Wednesday, May 19, 2010

Flag That Head

The upcoming June/July edition of International Artist magazine has the latest installment of my masterclass series.

The topic is “Flagging the Head,” a compositional strategy introduced on this blog and in Imaginative Realism.

The magazine feature includes some art and photos not included elsewhere. The issue also contains fascinating features on artist’s studios and on travel sketching on the Arabian peninsula.


Steve said...

Once again -- as so many times in the past -- you seem to be peeking in my studio window. I'm working on a painting for a local publication. It's a view of a single figure striding in front of a mural in downtown Ann Arbor. After reading your post I made sure to position the guy so a plain, white part of the mural is behind his head. Thanks!

Chris Jouan said...

This brings up a question that has been plaguing me lately. I suppose it depends on the painting, but a what point should someone worry that an image may be too contrived? When should an artist be wary of having an image look like an exercise in technique rather than a moment captured? Or am I over-thinking this?

James Gurney said...

Chris, here's my view: All art is a contrivance, and the greatest contrivance of all is to make it appear natural, spontaneous, and unplanned.

In the act of painting, analysis has to be left outside the door, and intuition should guide the hand, but intuition is nothing but conscious understanding made automatic.

The reasons paintings fail in the way you describe, "as an exercise in technique" is that they have no genuinely felt emotion to express. All contrivance and technique should serve that goal and never be an end in itself. I realize all these points are debatable, but that's my sense of it.

Chris Jouan said...

I think I see what you're saying.
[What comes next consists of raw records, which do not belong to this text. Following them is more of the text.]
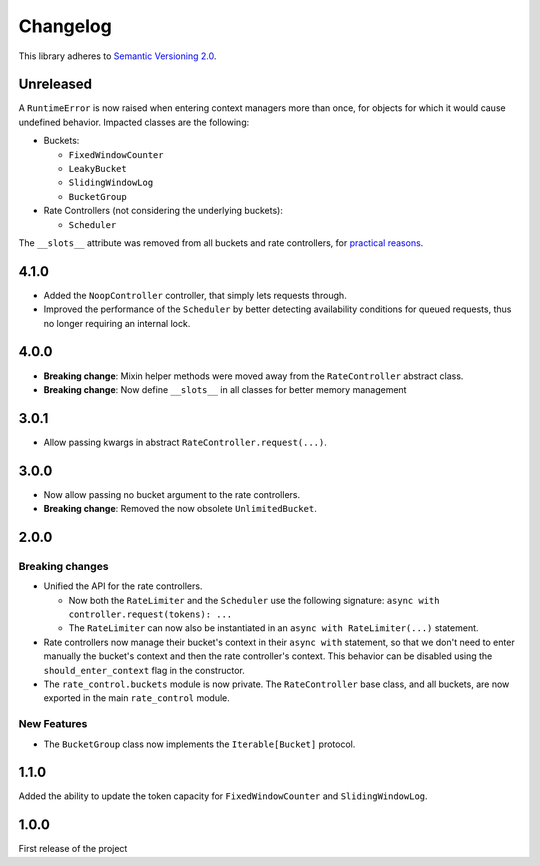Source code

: Changelog
=========

This library adheres to `Semantic Versioning 2.0 <http://semver.org/>`_.

Unreleased
----------

A ``RuntimeError`` is now raised when entering context managers more than once,
for objects for which it would cause undefined behavior.
Impacted classes are the following:

* Buckets:

  * ``FixedWindowCounter``

  * ``LeakyBucket``

  * ``SlidingWindowLog``

  * ``BucketGroup``

* Rate Controllers (not considering the underlying buckets):

  * ``Scheduler``

The ``__slots__`` attribute was removed from all buckets and rate controllers,
for `practical reasons <https://stackoverflow.com/a/53089249>`_.

4.1.0
-----

* Added the ``NoopController`` controller, that simply lets requests through.

* Improved the performance of the ``Scheduler`` by better
  detecting availability conditions for queued requests,
  thus no longer requiring an internal lock.

4.0.0
-----

* **Breaking change**: Mixin helper methods were moved away from the ``RateController`` abstract class.

* **Breaking change**: Now define ``__slots__`` in all classes for better memory management

3.0.1
-----

* Allow passing kwargs in abstract ``RateController.request(...)``.

3.0.0
-----

* Now allow passing no bucket argument to the rate controllers.

* **Breaking change**: Removed the now obsolete ``UnlimitedBucket``.

2.0.0
-----

Breaking changes
^^^^^^^^^^^^^^^^

* Unified the API for the rate controllers.

  * Now both the ``RateLimiter`` and the ``Scheduler`` use the following signature:
    ``async with controller.request(tokens): ...``

  * The ``RateLimiter`` can now also be instantiated in an ``async with RateLimiter(...)`` statement.

* Rate controllers now manage their bucket's context in their ``async with`` statement,
  so that we don't need to enter manually the bucket's context and then the rate controller's context.
  This behavior can be disabled using the ``should_enter_context`` flag in the constructor.

* The ``rate_control.buckets`` module is now private.
  The ``RateController`` base class, and all buckets,
  are now exported in the main ``rate_control`` module.

New Features
^^^^^^^^^^^^

* The ``BucketGroup`` class now implements the ``Iterable[Bucket]`` protocol.

1.1.0
-----

Added the ability to update the token capacity for ``FixedWindowCounter`` and ``SlidingWindowLog``.

1.0.0
-----

First release of the project
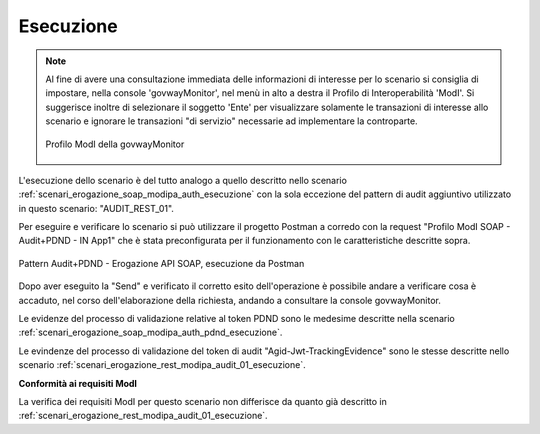 .. _scenari_erogazione_soap_modipa_audit_01_esecuzione:

Esecuzione
----------

.. note::

  Al fine di avere una consultazione immediata delle informazioni di interesse per lo scenario si consiglia di impostare, nella console 'govwayMonitor', nel menù in alto a destra il Profilo di Interoperabilità 'ModI'. Si suggerisce inoltre di selezionare il soggetto 'Ente' per visualizzare solamente le transazioni di interesse allo scenario e ignorare le transazioni "di servizio" necessarie ad implementare la controparte.

  .. figure:: ../../../_figure_scenari/modipa_profilo_monitor.png
   :scale: 80%
   :align: center
   :name: modipa_profilo_monitor_soap_audit_01_fig

   Profilo ModI della govwayMonitor

L'esecuzione dello scenario è del tutto analogo a quello descritto nello scenario :ref:`scenari_erogazione_soap_modipa_auth_esecuzione` con la sola eccezione del pattern di audit aggiuntivo utilizzato in questo scenario: "AUDIT_REST_01".

Per eseguire e verificare lo scenario si può utilizzare il progetto Postman a corredo con la request "Profilo ModI SOAP - Audit+PDND - IN App1" che è stata preconfigurata per il funzionamento con le caratteristiche descritte sopra.

.. figure:: ../../../_figure_scenari/postman_audit_01_soap_in_ok.png
 :scale: 70%
 :align: center
 :name: postman_audit_01_soap_in_ok

 Pattern Audit+PDND - Erogazione API SOAP, esecuzione da Postman


Dopo aver eseguito la "Send" e verificato il corretto esito dell'operazione è possibile andare a verificare cosa è accaduto, nel corso dell'elaborazione della richiesta, andando a consultare la console govwayMonitor.

Le evidenze del processo di validazione relative al token PDND sono le medesime descritte nella scenario :ref:`scenari_erogazione_soap_modipa_auth_pdnd_esecuzione`. 

Le evindenze del processo di validazione del token di audit "Agid-Jwt-TrackingEvidence" sono le stesse descritte nello scenario :ref:`scenari_erogazione_rest_modipa_audit_01_esecuzione`. 


**Conformità ai requisiti ModI**

La verifica dei requisiti ModI per questo scenario non differisce da quanto già descritto in :ref:`scenari_erogazione_rest_modipa_audit_01_esecuzione`.
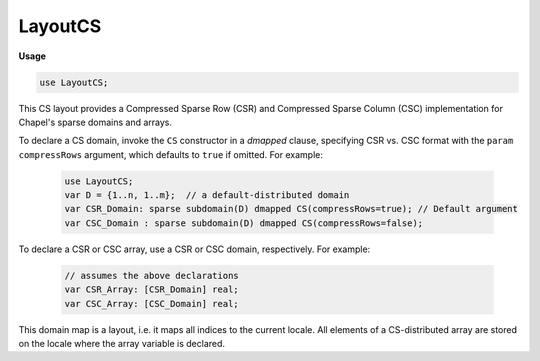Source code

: .. default-domain:: chpl

.. module:: LayoutCS

LayoutCS
========
**Usage**

.. code-block:: chapel

   use LayoutCS;

.. class:: CS

   
   This CS layout provides a Compressed Sparse Row (CSR) and Compressed Sparse
   Column (CSC) implementation for Chapel's sparse domains and arrays.
   
   To declare a CS domain, invoke the ``CS`` constructor in a `dmapped` clause,
   specifying CSR vs. CSC format with the ``param compressRows`` argument, which
   defaults to ``true`` if omitted. For example:
   
     .. code-block:: chapel
   
       use LayoutCS;
       var D = {1..n, 1..m};  // a default-distributed domain
       var CSR_Domain: sparse subdomain(D) dmapped CS(compressRows=true); // Default argument
       var CSC_Domain : sparse subdomain(D) dmapped CS(compressRows=false);
   
   To declare a CSR or CSC array, use a CSR or CSC domain, respectively.
   For example:
   
     .. code-block:: chapel
   
       // assumes the above declarations
       var CSR_Array: [CSR_Domain] real;
       var CSC_Array: [CSC_Domain] real;
   
   This domain map is a layout, i.e. it maps all indices to the current locale.
   All elements of a CS-distributed array are stored
   on the locale where the array variable is declared.


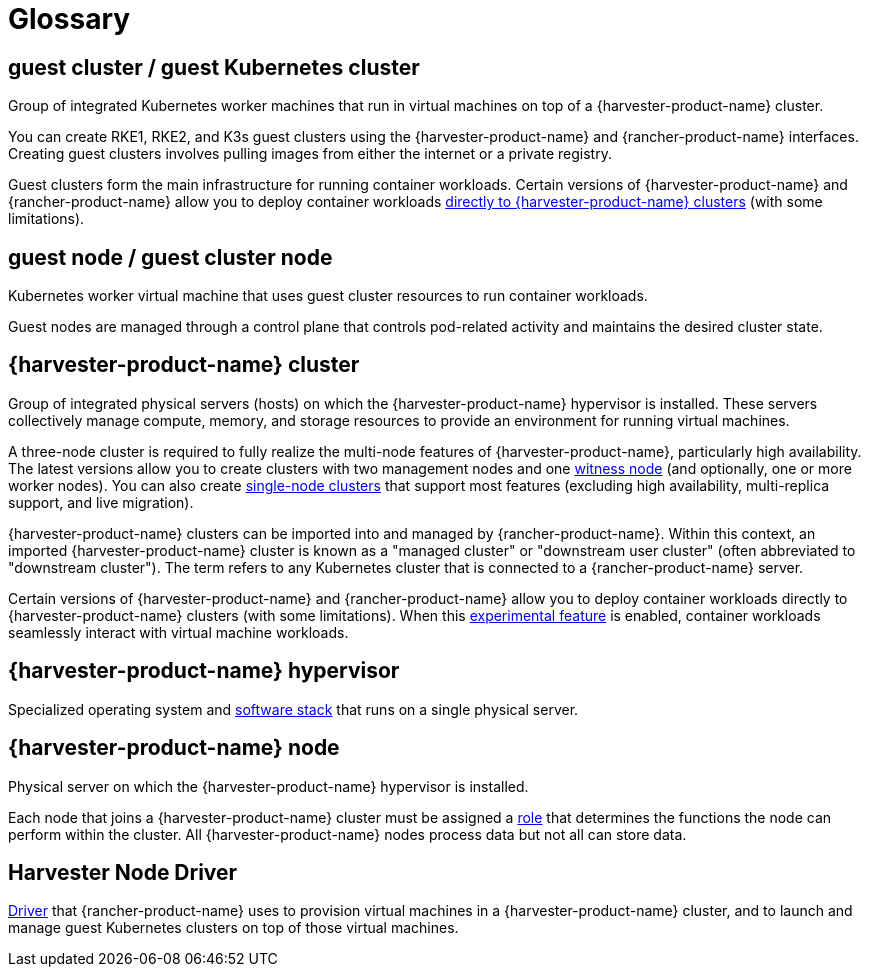 = Glossary

== *guest cluster* / *guest Kubernetes cluster*

Group of integrated Kubernetes worker machines that run in virtual machines on top of a {harvester-product-name} cluster.

You can create RKE1, RKE2, and K3s guest clusters using the {harvester-product-name} and {rancher-product-name} interfaces. Creating guest clusters involves pulling images from either the internet or a private registry.

Guest clusters form the main infrastructure for running container workloads. Certain versions of {harvester-product-name} and {rancher-product-name} allow you to deploy container workloads xref:/integrations/rancher/rancher-integration.adoc#_harvester_bare_metal_container_workload_support_experimental[directly to {harvester-product-name} clusters] (with some limitations).

== *guest node* / *guest cluster node*

Kubernetes worker virtual machine that uses guest cluster resources to run container workloads.

Guest nodes are managed through a control plane that controls pod-related activity and maintains the desired cluster state.

== *{harvester-product-name} cluster*

Group of integrated physical servers (hosts) on which the {harvester-product-name} hypervisor is installed. These servers collectively manage compute, memory, and storage resources to provide an environment for running virtual machines.

A three-node cluster is required to fully realize the multi-node features of {harvester-product-name}, particularly high availability. The latest versions allow you to create clusters with two management nodes and one xref:/hosts/witness-node.adoc[witness node] (and optionally, one or more worker nodes). You can also create xref:/installation-setup/single-node-clusters.adoc[single-node clusters] that support most features (excluding high availability, multi-replica support, and live migration).

{harvester-product-name} clusters can be imported into and managed by {rancher-product-name}. Within this context, an imported {harvester-product-name} cluster is known as a "managed cluster" or "downstream user cluster" (often abbreviated to "downstream cluster"). The term refers to any Kubernetes cluster that is connected to a {rancher-product-name} server.

Certain versions of {harvester-product-name} and {rancher-product-name} allow you to deploy container workloads directly to {harvester-product-name} clusters (with some limitations). When this xref:/integrations/rancher/rancher-integration.adoc#_harvester_baremetal_container_workload_support_experimental[experimental feature] is enabled, container workloads seamlessly interact with virtual machine workloads.

== *{harvester-product-name} hypervisor*

Specialized operating system and xref:./overview.adoc#_architecture[software stack] that runs on a single physical server.

== *{harvester-product-name} node*

Physical server on which the {harvester-product-name} hypervisor is installed.

Each node that joins a {harvester-product-name} cluster must be assigned a xref:/hosts/hosts.adoc#_role_management[role] that determines the functions the node can perform within the cluster. All {harvester-product-name} nodes process data but not all can store data.

== *Harvester Node Driver*

xref:/integrations/rancher/node-driver/node-driver.adoc[Driver] that {rancher-product-name} uses to provision virtual machines in a {harvester-product-name} cluster, and to launch and manage guest Kubernetes clusters on top of those virtual machines.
The learning guides the hand seemingly unconsciously to create what appears effortless. Practice serves to allow our eyes and hands to create freely.

Time for contemplation. Thank You.

Dan Gurney said...

For me, intuition is a preconscious or perhaps subconscious knowing.

I suspect that intuitive knowledge arises from the neurons in the heart. I'm told that the heart has more neurons than muscle cells.

Whether that's true or not, for me, somatically speaking, intuition arises in the heart, and not the head.

Heart-centered neurons account for what you're referring to when you say, "genuinely felt emotion." The work of any master is to have educated the head centered neurons enough to be able to accurately or appropriately respond to the information arising from the heart.